If your business doesn’t operate 24/7, you probably shut down just about everything at some point during the night. That’s especially common with retail operations.
If that shutdown includes resetting the time clocks to automatically clock out everyone, you may be courting a lawsuit. That’s because if employees sometimes work later than the automatic reset, they won’t get paid for every minute worked. That violates the Fair Labor Standards Act.
A better approach: Make it standard practice for a manager to verify that everyone is out of the building and clocked out before leaving for the night.
Recent case: Marcus and several other workers at a Chipotle restaurant sued over unpaid wages, including alleged unpaid overtime. They claimed that a nationwide company policy encouraged off-the-clock work by tying managers’ bonuses to meeting targets for the number of hours employees worked. They argued that some managers told employees to clock out but keep working. They also said that the company’s time clocks automatically reset at 12:30 a.m., essentially clocking out anyone who was still working.
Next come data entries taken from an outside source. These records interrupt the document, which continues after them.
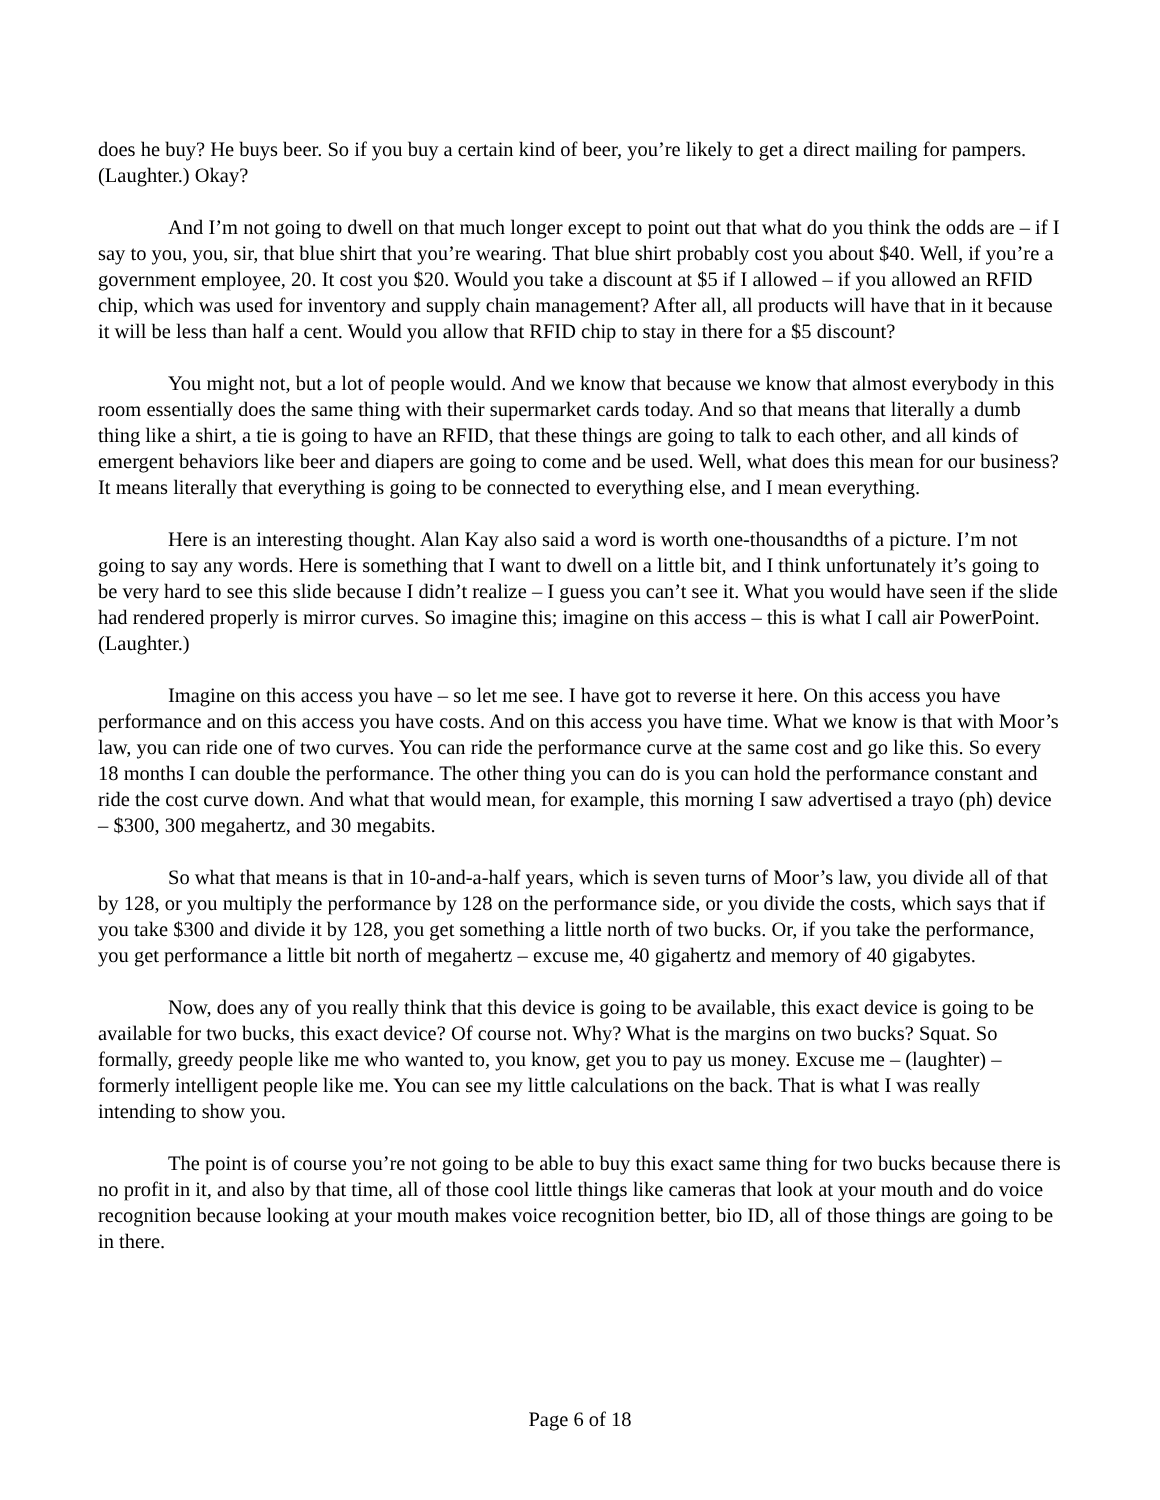does he buy? He buys beer. So if you buy a certain kind of beer, you’re likely to get a direct mailing for pampers. (Laughter.) Okay?
And I’m not going to dwell on that much longer except to point out that what do you think the odds are – if I say to you, you, sir, that blue shirt that you’re wearing. That blue shirt probably cost you about $40. Well, if you’re a government employee, 20. It cost you $20. Would you take a discount at $5 if I allowed – if you allowed an RFID chip, which was used for inventory and supply chain management? After all, all products will have that in it because it will be less than half a cent. Would you allow that RFID chip to stay in there for a $5 discount?
You might not, but a lot of people would. And we know that because we know that almost everybody in this room essentially does the same thing with their supermarket cards today. And so that means that literally a dumb thing like a shirt, a tie is going to have an RFID, that these things are going to talk to each other, and all kinds of emergent behaviors like beer and diapers are going to come and be used. Well, what does this mean for our business? It means literally that everything is going to be connected to everything else, and I mean everything.
Here is an interesting thought. Alan Kay also said a word is worth one-thousandths of a picture. I’m not going to say any words. Here is something that I want to dwell on a little bit, and I think unfortunately it’s going to be very hard to see this slide because I didn’t realize – I guess you can’t see it. What you would have seen if the slide had rendered properly is mirror curves. So imagine this; imagine on this access – this is what I call air PowerPoint. (Laughter.)
Imagine on this access you have – so let me see. I have got to reverse it here. On this access you have performance and on this access you have costs. And on this access you have time. What we know is that with Moor’s law, you can ride one of two curves. You can ride the performance curve at the same cost and go like this. So every 18 months I can double the performance. The other thing you can do is you can hold the performance constant and ride the cost curve down. And what that would mean, for example, this morning I saw advertised a trayo (ph) device – $300, 300 megahertz, and 30 megabits.
So what that means is that in 10-and-a-half years, which is seven turns of Moor’s law, you divide all of that by 128, or you multiply the performance by 128 on the performance side, or you divide the costs, which says that if you take $300 and divide it by 128, you get something a little north of two bucks. Or, if you take the performance, you get performance a little bit north of megahertz – excuse me, 40 gigahertz and memory of 40 gigabytes.
Now, does any of you really think that this device is going to be available, this exact device is going to be available for two bucks, this exact device? Of course not. Why? What is the margins on two bucks? Squat. So formally, greedy people like me who wanted to, you know, get you to pay us money. Excuse me – (laughter) – formerly intelligent people like me. You can see my little calculations on the back. That is what I was really intending to show you.
The point is of course you’re not going to be able to buy this exact same thing for two bucks because there is no profit in it, and also by that time, all of those cool little things like cameras that look at your mouth and do voice recognition because looking at your mouth makes voice recognition better, bio ID, all of those things are going to be in there.
Page 6 of 18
The court wouldn’t allow the nationwide off-the-clock policy claim, but did give the go-ahead for the automatic time clock reset collective action. The restaurant will now have to defend claims that employees worked past their automatic clock out. (Harris v. Chipotle Mexican Grill, No. 13-CV-1719, DC MN, 2014)
Final note: Don’t forget that the Department of Labor now offers a free smartphone app to help employees track their hours and compare their paycheck figures to what the app says they are owed. It automatically calculates what the regular and overtime figures should be after employees start and stop the app as they work.